DIOCESI – Lectio delle Sorelle Clarisse del Monastero Santa Speranza di San Benedetto del Tronto.

Due condizioni estreme ci vengono presentate nella liturgia di questa prima domenica di Quaresima: nella prima lettura, tratta dal libro della Genesi, la terra coperta dalle acque del diluvio e, nel Vangelo di Marco, il deserto.
Diluvio e deserto: luoghi ed esperienze limite che hanno in comune il realizzarsi di condizioni così estreme da impedire la vita. Dovunque lo sguardo si perda vede solo sabbia, se si è nel deserto, o, come Noè, nell’arca dopo il diluvio, solo acqua sotto la quale è sommersa ogni cosa.
Diluvio e deserto: situazioni necessarie perché occorre a ciascuno fare esperienza di quello spazio d’ombra in cui, soli, si è chiamati a decidere da che parte stare. Un tempo e uno spazio in cui tutto si riduce all’essenziale, dove non è più dato fuggire.
Eppure, in queste situazioni estreme e minacciose che rischiano di farci errare senza riferimenti, Dio opera la salvezza. Se da un lato deserto e diluvio simboleggiano un vuoto, dall’altro indicano sconfinata libertà, scoperta di un silenzio che non è mutismo ma apertura all’ascolto, di una solitudine che non è isolamento ma capacità di stare con se stessi, di un uscire dal mondo per arrivare al cuore di esso, là dove si trova Dio.
Basta, allora, con l’idea della Quaresima come di un tempo penitenziale doloroso ma inevitabile, come il tempo in cui metterci in volto la maschera del penitente.
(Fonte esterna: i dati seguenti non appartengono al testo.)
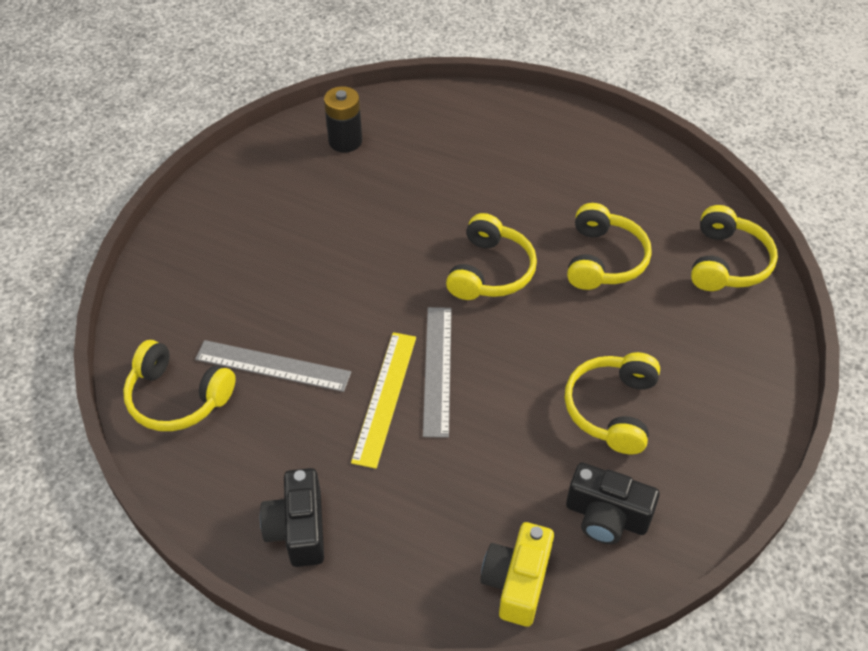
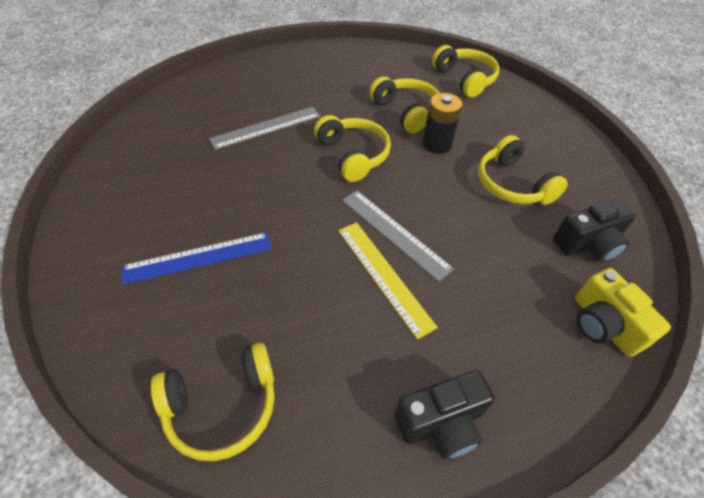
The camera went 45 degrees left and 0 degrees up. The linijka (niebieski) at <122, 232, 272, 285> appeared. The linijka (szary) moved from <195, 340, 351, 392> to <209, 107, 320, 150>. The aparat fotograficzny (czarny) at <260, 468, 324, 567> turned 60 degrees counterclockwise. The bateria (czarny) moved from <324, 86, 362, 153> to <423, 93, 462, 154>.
Il diluvio non è la fine, ma un nuovo inizio: «Dio disse: “Questo è il segno dell’alleanza, che io pongo tra me e voi e ogni essere vivente che è con voi, per tutte le generazioni future. Pongo il mio arco sulle nubi, perché sia il segno dell’alleanza tra me e la terra». Un nuovo inizio di fronte alla cui bellezza, Dio promette che non manderà più un altro diluvio.
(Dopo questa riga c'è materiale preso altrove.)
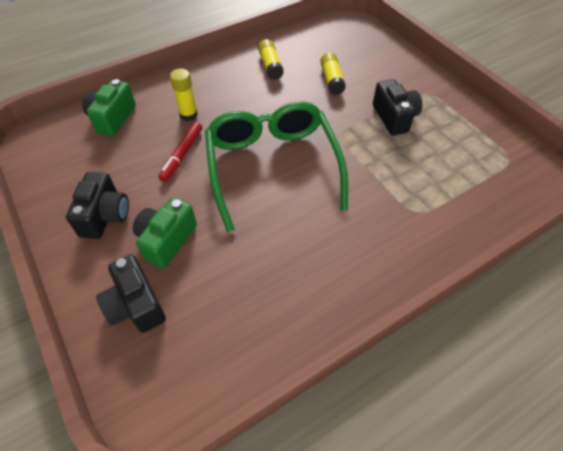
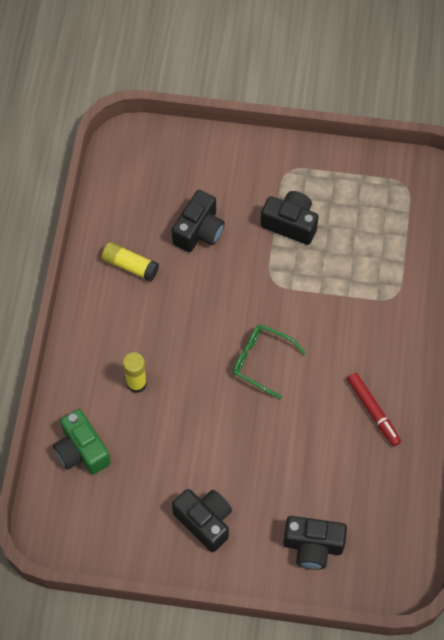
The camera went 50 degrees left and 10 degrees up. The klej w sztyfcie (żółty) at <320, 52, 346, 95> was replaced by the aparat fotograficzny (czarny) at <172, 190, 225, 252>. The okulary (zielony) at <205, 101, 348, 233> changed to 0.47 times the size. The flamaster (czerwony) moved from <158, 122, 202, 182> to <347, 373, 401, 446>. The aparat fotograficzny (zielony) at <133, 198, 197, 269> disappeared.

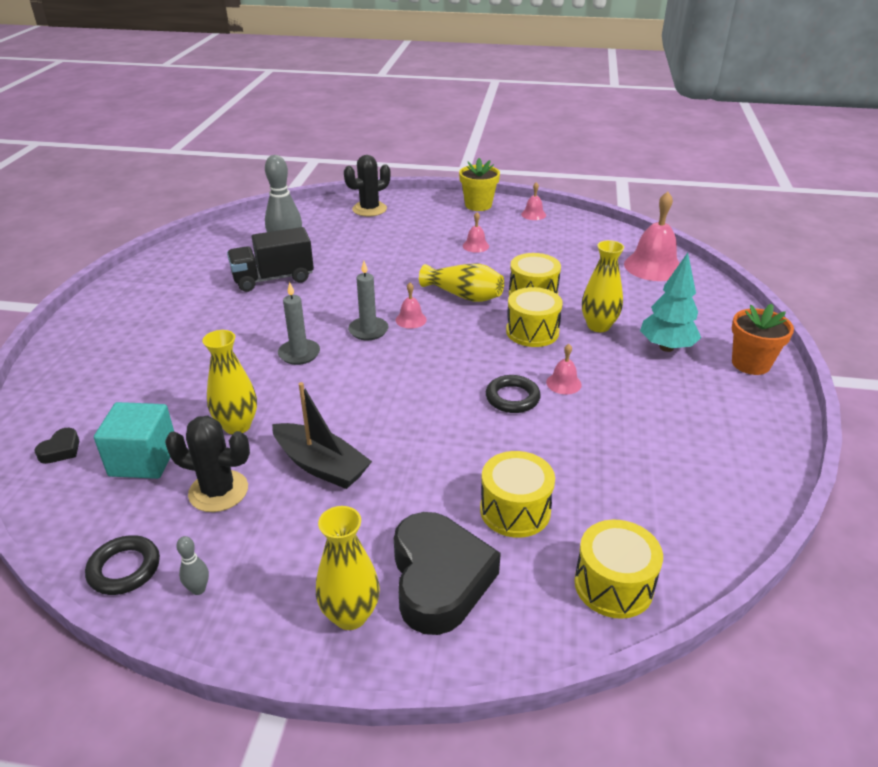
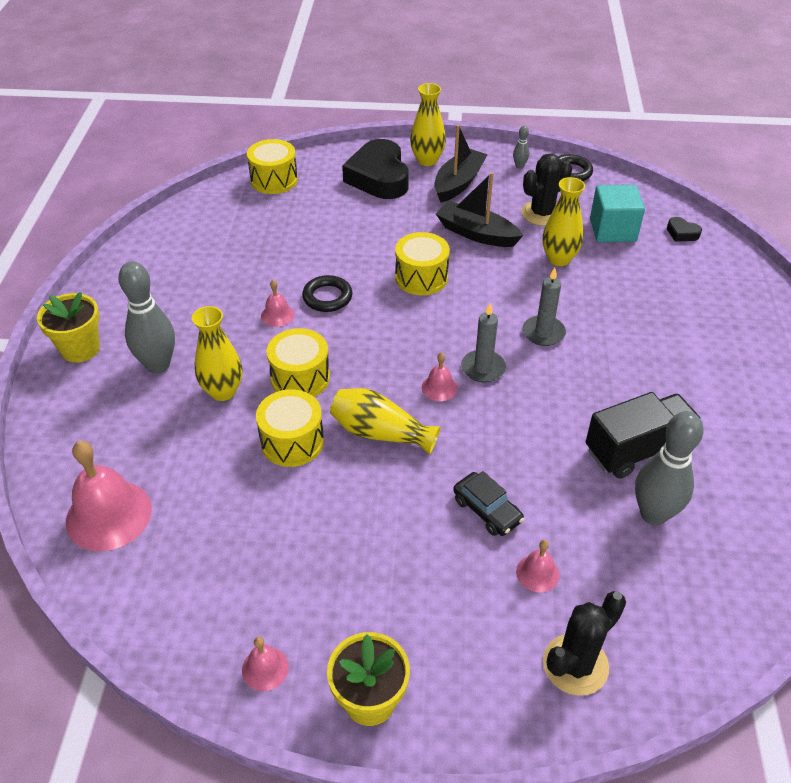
The camera went 175 degrees right and 10 degrees up. The doniczka (pomarańczowy) at <732, 304, 794, 375> became the doniczka (żółty) at <37, 292, 100, 363>. The drzewko (turkusowy) at <640, 253, 701, 352> was replaced by the kręgiel (szary) at <119, 261, 175, 373>. The bęben (żółty) moved from <480, 451, 555, 538> to <395, 232, 450, 295>. The łódka (czarny) at <434, 124, 488, 203> appeared. The samochód (czarny) at <453, 471, 524, 536> appeared. The dzwonek (różowy) moved from <463, 212, 489, 252> to <516, 540, 559, 593>. The kaktus (czarny) at <165, 416, 250, 512> turned 45 degrees counterclockwise. The serce (czarny) at <34, 428, 79, 464> turned 75 degrees counterclockwise.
Il deserto, poi, è il luogo in cui Gesù «stava con le bestie selvatiche e gli angeli lo servivano».
Nella tradizione profetica questi animali sono il segno del giudizio o del castigo divino ma, ci ricordiamo anche le parole di Isaia quando scrive «il lupo dimorerà con l’agnello … il vitello e il leoncello pascoleranno insieme … il lattante si trastullerà sulla buca della vipera, il bambino metterà la mano nel covo del serpente velenoso…».
Animali e angeli, terra e cielo, terrestre e sovrumano sono riconciliati e, dunque, in armonia con l’umanità. Sì, è il regno messianico promesso da Dio a tutta la terra. Gesù lo inaugura nel deserto, per questo proclama: «Il tempo è compiuto e il regno di Dio si è fatto vicino».
E come continua? «Convertitevi e credete nel Vangelo».
Solo perché impariamo a stare con le nostre “bestie selvatiche”, quelle interiori, possiamo sperimentare gli angeli che ci servono; solo dando un nome, abbracciando, addomesticando – senza necessità di ucciderle – le nostre bestie interiori, possiamo fare esperienza di cielo.
Diluvio e deserto: ogni situazione, per quanto estrema, nelle mani di Dio può essere luogo di salvezza. Non abbiamo bisogno di mortificazioni ulteriori rispetto a quelle che la vita e le sue circostanze ci pongono davanti. Possiamo vivere, invece, questo tempo, alla ricerca di Dio, per convertirci con tutto il cuore a lui che è capace di far fiorire il deserto e far rinascere la vita dalle acque, e per riconoscerlo, così, come il Signore che si fa vicino.